ChatGPT, Bard, Minerva, and others, a class of tools called Large Language Models (LLMs), are poised to revolutionize how we search the internet. In the simplest terms possible, LLMs are software programs trained on vast (think Carl Sagan’s billions and billions) amounts of text-based information with the goal of being able to respond using human-like language. Those datasets include fiction and non-fiction books, website content, court filings, blogs, social media posts, chat logs, and other documents that can be compiled and accessed repeatedly. To hold conversations, LLMs are trained to respond using natural language – or to write as a human might write. This chat experience isn’t all that new – the first recognized chatbot, E.L.I.Z.A, was introduced in 1966, and it’s not unusual to encounter a chatbot as part of most e-commerce sites.

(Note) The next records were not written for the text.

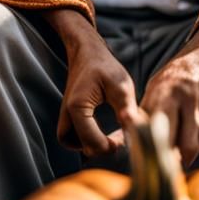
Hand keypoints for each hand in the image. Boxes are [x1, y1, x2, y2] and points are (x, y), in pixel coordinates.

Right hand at [44, 8, 139, 157]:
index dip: (112, 146)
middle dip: (104, 148)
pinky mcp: (67, 114)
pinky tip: (99, 133)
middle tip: (121, 138)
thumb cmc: (105, 65)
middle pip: (83, 147)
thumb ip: (127, 110)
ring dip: (92, 145)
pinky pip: (71, 137)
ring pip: (74, 144)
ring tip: (110, 137)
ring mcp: (64, 114)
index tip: (127, 137)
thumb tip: (134, 132)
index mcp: (78, 107)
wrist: (87, 51)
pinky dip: (84, 140)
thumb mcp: (121, 85)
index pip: (93, 142)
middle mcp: (66, 113)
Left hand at [140, 12, 198, 167]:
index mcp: (169, 93)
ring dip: (183, 151)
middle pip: (186, 147)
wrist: (198, 64)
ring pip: (196, 149)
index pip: (164, 131)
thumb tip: (126, 143)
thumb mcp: (151, 92)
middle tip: (163, 159)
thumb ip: (141, 118)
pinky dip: (194, 145)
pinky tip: (186, 131)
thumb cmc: (167, 82)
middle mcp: (191, 101)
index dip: (157, 152)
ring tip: (174, 137)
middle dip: (175, 158)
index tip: (149, 162)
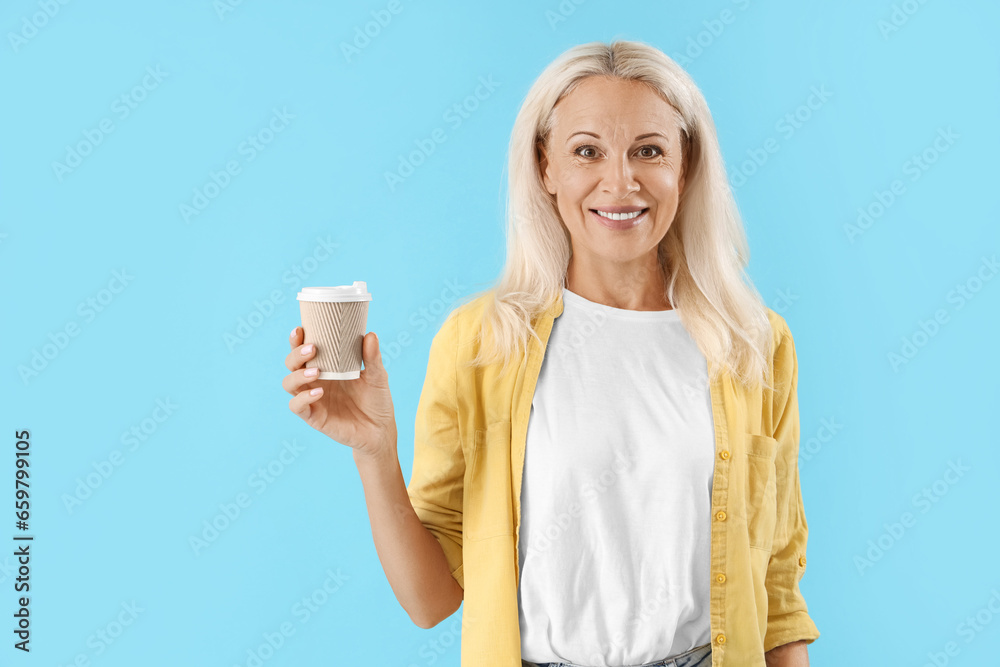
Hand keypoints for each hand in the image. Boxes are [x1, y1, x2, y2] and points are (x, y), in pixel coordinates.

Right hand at [283, 327, 396, 458]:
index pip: (304, 350)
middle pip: (291, 364)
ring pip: (288, 383)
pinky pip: (297, 406)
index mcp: (326, 367)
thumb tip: (370, 334)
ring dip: (298, 375)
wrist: (380, 430)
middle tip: (312, 349)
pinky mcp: (314, 417)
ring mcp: (312, 399)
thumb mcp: (377, 376)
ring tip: (316, 372)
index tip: (300, 329)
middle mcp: (315, 381)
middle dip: (296, 354)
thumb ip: (372, 357)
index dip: (296, 340)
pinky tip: (318, 392)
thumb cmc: (376, 400)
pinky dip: (303, 398)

What then is the amazing leap that LLMs represent? Capability, speed, and agility are three attributes that are often recognized as part of the LLM advancement. Each release is an exponential improvement on its previous version. ChatGPT-4, released less than six months after ChatGPT 3.5, can now process video and images, and without getting too technical, has added the equivalent of approximately 22,000 new words (https://www.moveworks.com/insights/what-is-gpt-4-and-why-is-it-better-than-gpt-3). There have also been improvements in complex problem-solving and creativity, leading one analyst to quantify the updated ChatGPT as “ten times more advanced” (https://www.searchenginejournal.com/gpt-4-vs-gpt-3-5/482463/#close).

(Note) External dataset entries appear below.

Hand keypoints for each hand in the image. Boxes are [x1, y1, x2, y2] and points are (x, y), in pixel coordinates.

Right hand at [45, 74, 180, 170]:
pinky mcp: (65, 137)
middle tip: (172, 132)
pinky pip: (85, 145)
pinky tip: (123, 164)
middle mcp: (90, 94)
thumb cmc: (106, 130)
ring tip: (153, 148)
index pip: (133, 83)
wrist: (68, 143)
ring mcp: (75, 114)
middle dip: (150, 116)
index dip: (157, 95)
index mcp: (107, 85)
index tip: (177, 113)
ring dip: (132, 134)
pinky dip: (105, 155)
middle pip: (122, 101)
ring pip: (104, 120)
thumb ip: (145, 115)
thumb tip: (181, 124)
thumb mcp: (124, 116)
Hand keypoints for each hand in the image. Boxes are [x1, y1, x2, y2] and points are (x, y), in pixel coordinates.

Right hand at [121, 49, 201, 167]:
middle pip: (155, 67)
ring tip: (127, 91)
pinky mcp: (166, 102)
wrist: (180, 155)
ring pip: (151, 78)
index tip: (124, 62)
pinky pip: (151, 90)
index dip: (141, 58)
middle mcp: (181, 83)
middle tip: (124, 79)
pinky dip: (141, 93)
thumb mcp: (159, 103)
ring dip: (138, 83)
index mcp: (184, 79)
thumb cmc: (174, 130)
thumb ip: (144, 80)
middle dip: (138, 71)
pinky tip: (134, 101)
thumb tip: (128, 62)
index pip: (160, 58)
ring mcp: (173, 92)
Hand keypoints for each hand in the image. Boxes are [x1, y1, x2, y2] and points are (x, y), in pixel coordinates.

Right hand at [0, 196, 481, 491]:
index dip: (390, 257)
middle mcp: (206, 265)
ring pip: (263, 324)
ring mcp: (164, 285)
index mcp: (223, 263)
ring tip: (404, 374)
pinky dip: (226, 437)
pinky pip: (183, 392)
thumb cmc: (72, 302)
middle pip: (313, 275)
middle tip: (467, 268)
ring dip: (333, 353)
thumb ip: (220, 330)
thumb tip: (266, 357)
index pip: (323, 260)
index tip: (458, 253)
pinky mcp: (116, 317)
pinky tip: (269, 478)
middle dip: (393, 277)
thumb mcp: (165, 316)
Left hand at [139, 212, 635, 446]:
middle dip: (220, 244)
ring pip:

Their faster-than-humanly-possible speed allows them to respond to queries with impressive speed. When a user provides ChatGPT, as an example, with a request to create an abstract on eDiscovery written as if the author were Dr. Seuss, in less than two minutes it returns:
Despite all the impressive results, there are concerns about LLMs. The most notable is that LLMs can “hallucinate” responses. While ChatGPT reports that it cannot deliberately produce a false answer, it can make errors or provide incomplete answers based on gaps in the training data or the complexity of the question. How this flaw shows up can include accrediting the wrong degree or university affiliation to a specific person or providing a link to a website that no longer exists. OpenAI’s own testing demonstrated that the more complex the process or the longer the conversation in which ChatGPT was engaged, the more likely it was to produce erroneous responses.
Perhaps more worrisome, technology tools are only as immune to the nefarious motivations of their users as their developers anticipate. Incompletely trained LLMs can be prompted to provide harmful, dangerous, and offensive responses, all of which have garnered media attention, and prove that for all the innovation language-based models present, they’re still developed by humans, at least for now.